---- INPUT

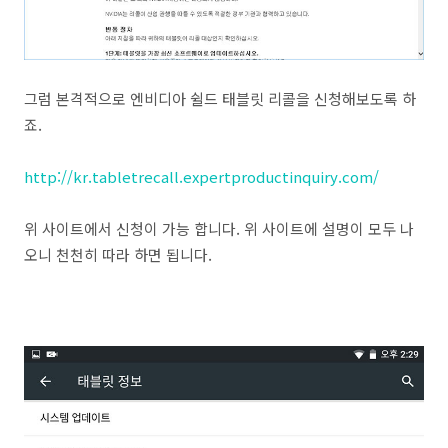
그럼 본격적으로 엔비디아 쉴드 태블릿 리콜을 신청해보도록 하
죠.
http://kr.tabletrecall.expertproductinquiry.com/
위 사이트에서 신청이 가능 합니다. 위 사이트에 설명이 모두 나
오니 천천히 따라 하면 됩니다.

--------

### YOUR OBJECTIVE
Copy the text of the data above word for word, leaving out the pictures.

### TASK ANSWER
그럼 본격적으로 엔비디아 쉴드 태블릿 리콜을 신청해보도록 하
죠.
http://kr.tabletrecall.expertproductinquiry.com/
위 사이트에서 신청이 가능 합니다. 위 사이트에 설명이 모두 나
오니 천천히 따라 하면 됩니다.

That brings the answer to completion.